■ **Given task A**
Print the records word for word, starting at the line that contains "On Tuesday, is" and ending at the last line of the records. Leave the pictures out of your answer.

Provided text start

NEWBURGH, New York  — In the 1920s, Tokyo high school student Hideichi Oshiro was moved by a haiku poem he never forgot. In it, Edo era poet Matsuo Basho (1644-1694) described coming across the subtle beauty of a wildflower during a walk in the mountains.

“I wanted to make this kind of haiku in my life,” Oshiro told Kyodo News in a recent interview in his Newburgh, New York home, 100 kilometers (62.13 miles) north of Manhattan on the Hudson River. “Nothing else, just one haiku.”

Known as “Hide” by friends and family, the 100-year-old artist has completed much more than just one haiku. He writes a new one every morning and has done so for decades.

Along with the volumes of poetry Oshiro has produced, he donated his life’s work, totaling about 750 pieces of art, in November to Goddard College in Plainfield, Vermont. The art includes calligraphy, paintings, stories, handmade books, sketches and scrolls.

Provided text end
Data shown start

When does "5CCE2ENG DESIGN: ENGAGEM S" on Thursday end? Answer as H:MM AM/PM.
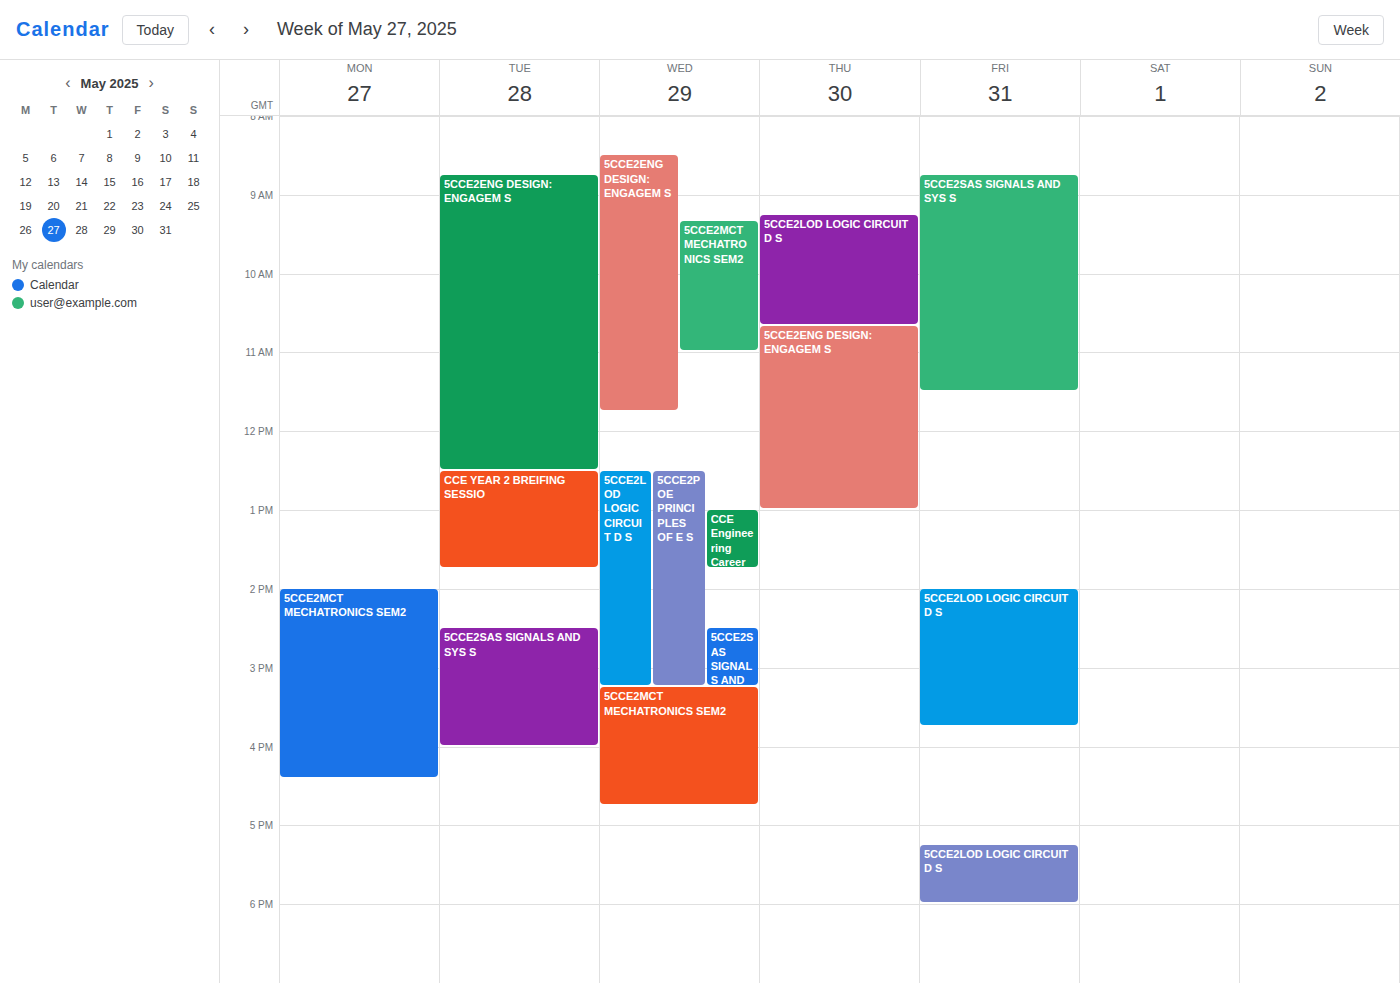
1:00 PM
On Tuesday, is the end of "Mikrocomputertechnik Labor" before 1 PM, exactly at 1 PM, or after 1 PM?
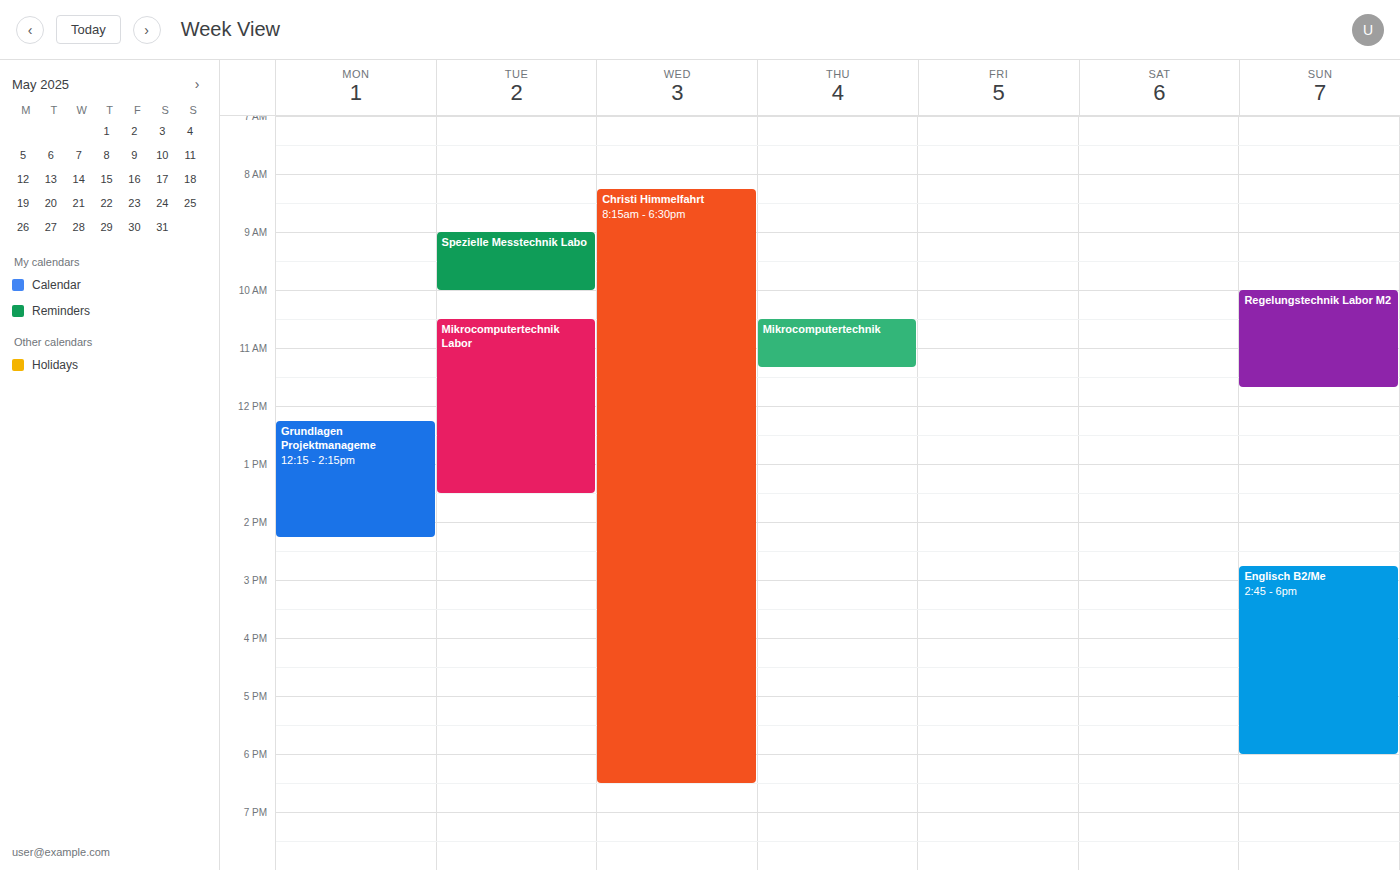
1:30 PM -- after 1 PM, 30 minutes below the 1 PM line.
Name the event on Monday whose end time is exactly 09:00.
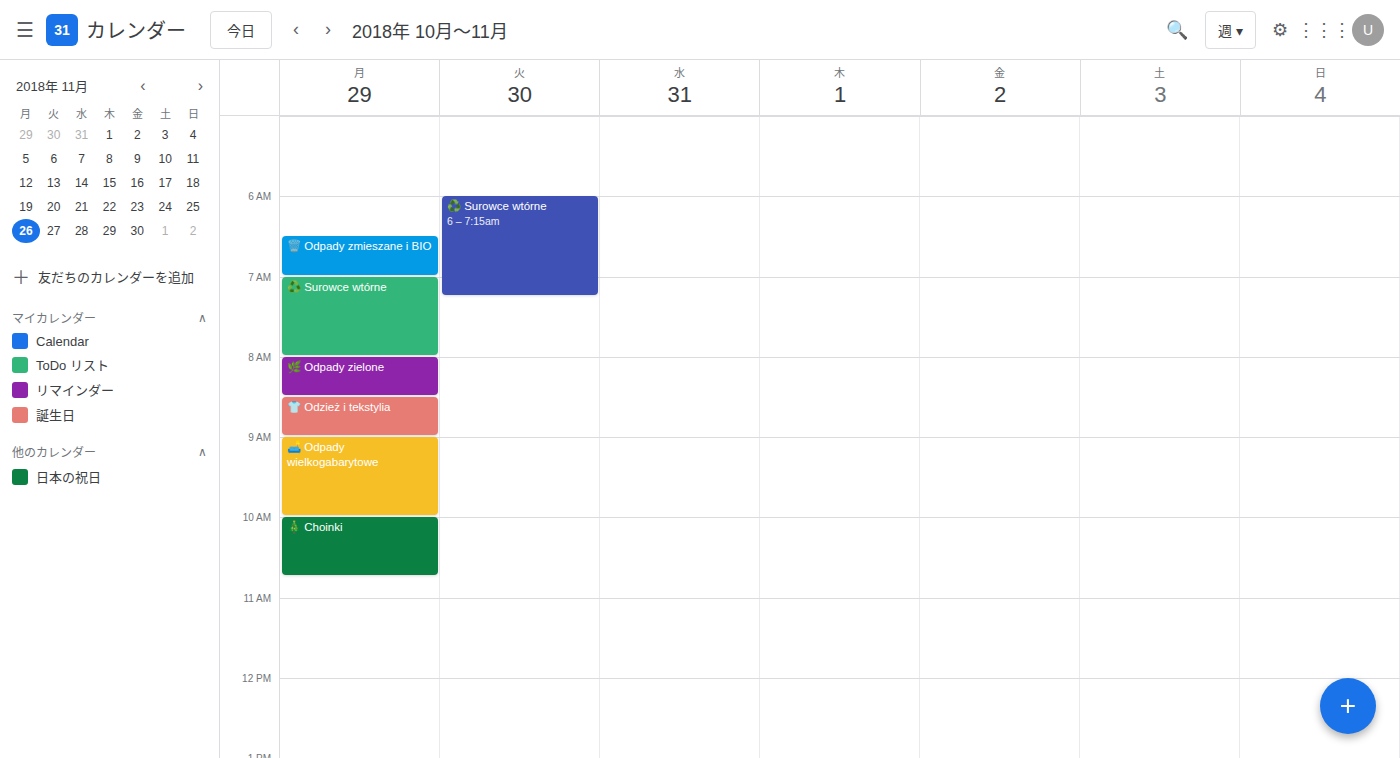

Data shown end

■ **Given task B**
Answer these questions from the article about Hideichi Oshiro:
(i) How old is Oshiro?
(ii) About how many pieces of art did he donate?
(iii) To which college did he donate them?

■ **Finished answer A**
On Tuesday, is the end of "Mikrocomputertechnik Labor" before 1 PM, exactly at 1 PM, or after 1 PM?
1:30 PM -- after 1 PM, 30 minutes below the 1 PM line.
Name the event on Monday whose end time is exactly 09:00.

■ **Finished answer B**
(i) 100 years old.
(ii) About 750.
(iii) Goddard College in Plainfield, Vermont.